НАБОР ЗАДАНИЙ:
1. Определите, соответствуют ли отрывку о боях гвардейской дивизии утверждения: (a) П. И. Андропов ушел в медпункт после первого ранения; (b) И. Несембаев поймал на лету две гранаты и бросил их обратно; (c) А. И. Кайралов был командиром 122-го гвардейского стрелкового полка. На каждое дайте ответ «да» или «нет» и приведите решающие слова отрывка в точной цитате.
2. Перепечатайте часть отрывка о боях гвардейской дивизии без изменений. Начните с места, где стоят слова «Успешно действовал и», и остановитесь после слов «украшали его грудь...».

ИСХОДНЫЙ ОТРЫВОК:
--------------------------------------------------
Как рассказывал начальник политотдела армии А. И. Ковалевский, самоотверженно действовали все политработники этой дивизии. Комиссар 122-го гвардейского стрелкового полка гвардии батальонный комиссар А. И. Кайралов личным примером поднял воинов в атаку. Когда он был ранен, на смену пришел агитатор политотдела дивизии гвардии старший политрук А. Д. Богодист. В 126-й гвардейский полк, где осталось мало политработников, поспешили политотдельцы В. А. Лапшин и С. С. Булычев.
Инициативу и находчивость проявляли многие бывшие десантники. Так, командир взвода из 122-го гвардейского стрелкового полка гвардии лейтенант П. И. Андропов разведал, что одна из многочисленных балок слабее, чем другие участки, простреливалась противником, а по ней можно было выйти в тыл вражескому подразделению, оборонявшему высотку. Андропов повел взвод по балке. Замысел удался, наши воины внезапно атаковали гитлеровцев. Многих из них гвардейцы перебили и захватили высотку. Андропов был ранен, но остался в строю. Только после третьего ранения командир ушел в медпункт{200}.
Успешно действовал и взвод гвардии младшего лейтенанта А. П. Вакулинского. Противник контратаковал его, однако наши воины отразили удар. Пулеметчик И. Несембаев был дважды ранен, но продолжал вести огонь из "максима". Фашисты близко подобрались к нему и стали забрасывать гранатами. Несембаеву удалось поймать на лету одну за другой две гранаты и метнуть их обратно. Вражеская пуля оборвала жизнь отважного воина. В его партбилете товарищи обнаружили записку: "Ни шагу назад! Не уйду со своей позиции, погибну, но в своем окопе. Родина моя — за моей спиной. И если погибну, то погибну героем". Он был десантником, два ордена украшали его грудь...
--------------------------------------------------
ИСХОДНЫЕ ДАННЫЕ:
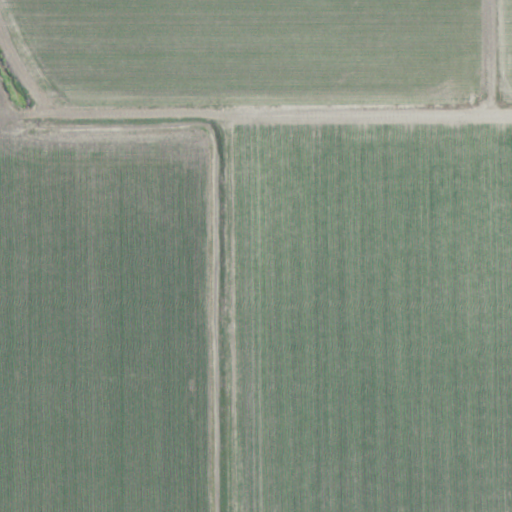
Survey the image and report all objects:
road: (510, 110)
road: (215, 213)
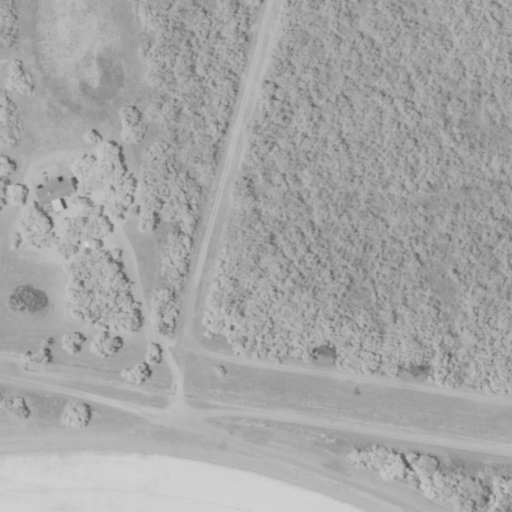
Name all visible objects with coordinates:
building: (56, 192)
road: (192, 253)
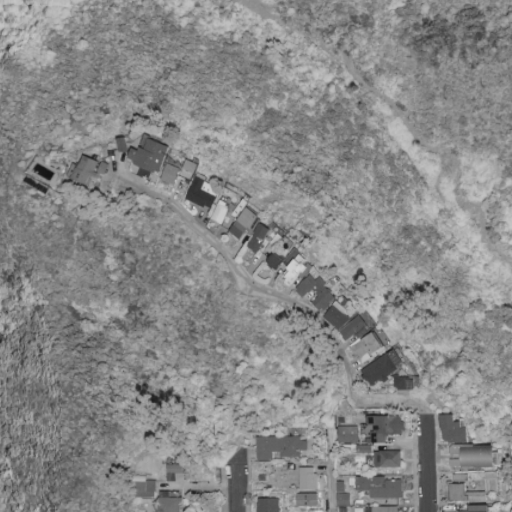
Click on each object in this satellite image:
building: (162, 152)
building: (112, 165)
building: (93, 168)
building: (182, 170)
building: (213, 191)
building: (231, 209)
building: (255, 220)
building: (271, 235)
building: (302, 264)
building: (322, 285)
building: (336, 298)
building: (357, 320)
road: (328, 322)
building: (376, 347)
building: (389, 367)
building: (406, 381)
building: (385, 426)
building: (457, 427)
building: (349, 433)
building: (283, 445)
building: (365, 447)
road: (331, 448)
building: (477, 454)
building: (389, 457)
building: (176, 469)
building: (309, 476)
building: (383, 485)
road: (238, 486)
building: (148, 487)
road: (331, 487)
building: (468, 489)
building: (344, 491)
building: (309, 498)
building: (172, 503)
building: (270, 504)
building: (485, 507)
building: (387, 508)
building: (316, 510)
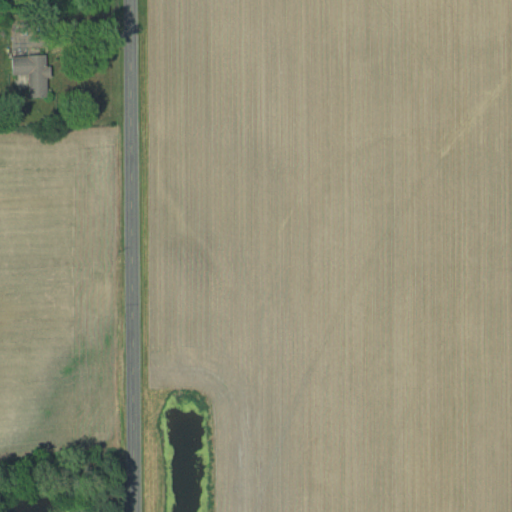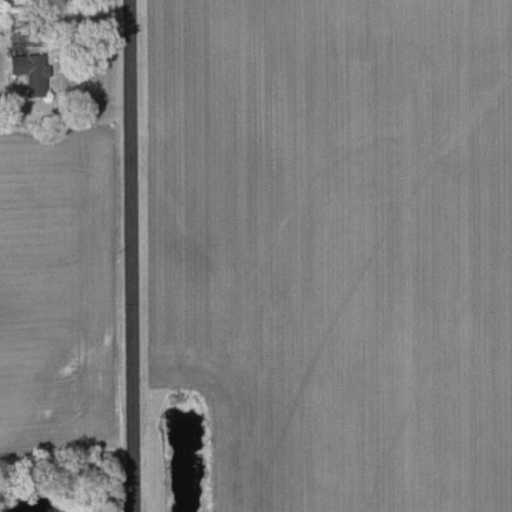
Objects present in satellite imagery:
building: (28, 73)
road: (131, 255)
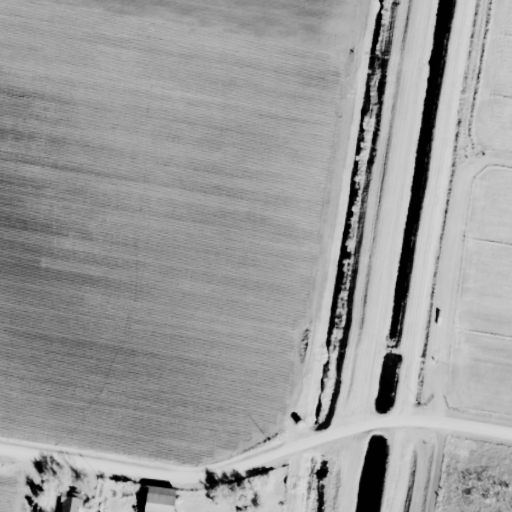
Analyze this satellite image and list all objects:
--------------------------------------------------
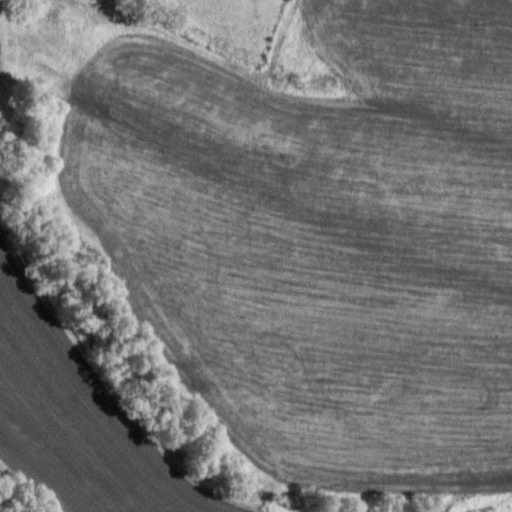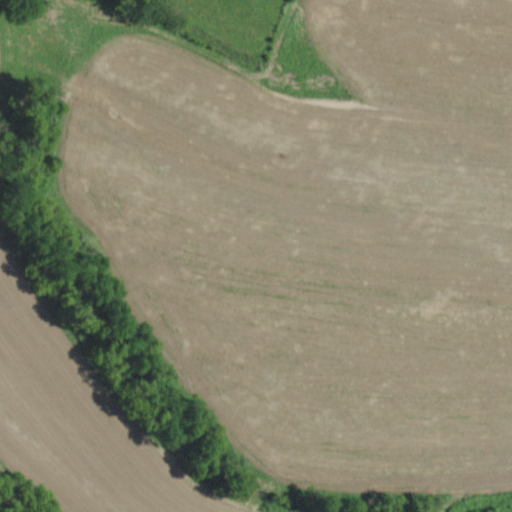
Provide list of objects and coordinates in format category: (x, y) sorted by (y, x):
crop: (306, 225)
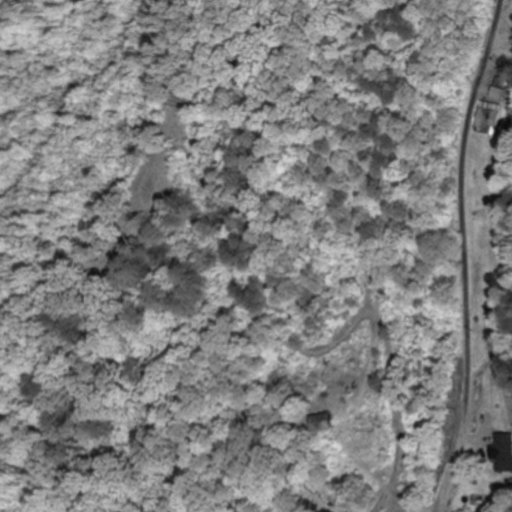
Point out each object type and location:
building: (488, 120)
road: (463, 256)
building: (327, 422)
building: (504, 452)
--------------------------------------------------
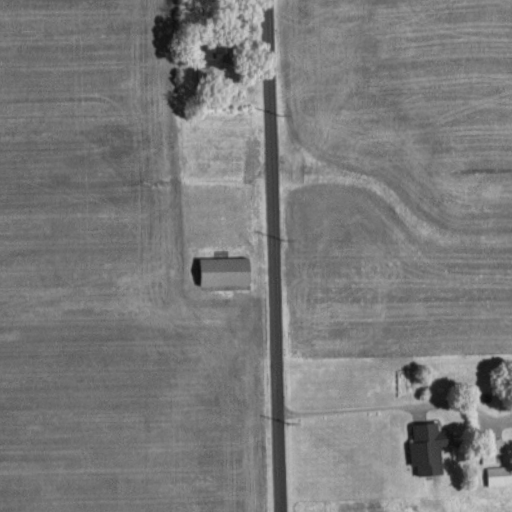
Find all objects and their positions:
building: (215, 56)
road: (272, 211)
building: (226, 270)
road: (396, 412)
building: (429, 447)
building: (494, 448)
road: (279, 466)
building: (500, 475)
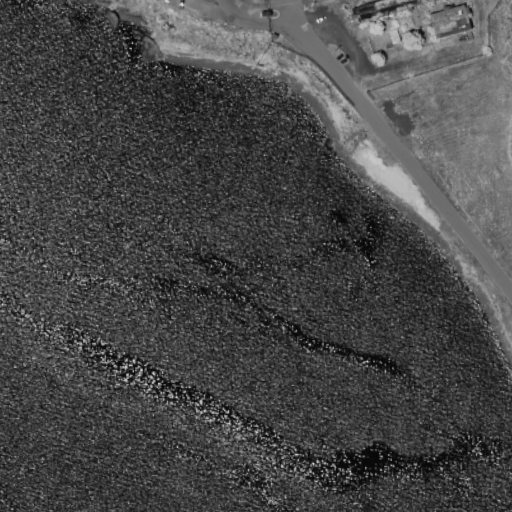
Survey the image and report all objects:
--------------------------------------------------
РЕЗУЛЬТАТЫ ВЫПОЛНЕНИЯ:
1.
(a) Нет: «Только после третьего ранения командир ушел в медпункт».
(b) Да: «Несембаеву удалось поймать на лету одну за другой две гранаты и метнуть их обратно».
(c) Нет: «Комиссар 122-го гвардейского стрелкового полка гвардии батальонный комиссар А. И. Кайралов».

2.
Успешно действовал и взвод гвардии младшего лейтенанта А. П. Вакулинского. Противник контратаковал его, однако наши воины отразили удар. Пулеметчик И. Несембаев был дважды ранен, но продолжал вести огонь из "максима". Фашисты близко подобрались к нему и стали забрасывать гранатами. Несембаеву удалось поймать на лету одну за другой две гранаты и метнуть их обратно. Вражеская пуля оборвала жизнь отважного воина. В его партбилете товарищи обнаружили записку: "Ни шагу назад! Не уйду со своей позиции, погибну, но в своем окопе. Родина моя — за моей спиной. И если погибну, то погибну героем". Он был десантником, два ордена украшали его грудь...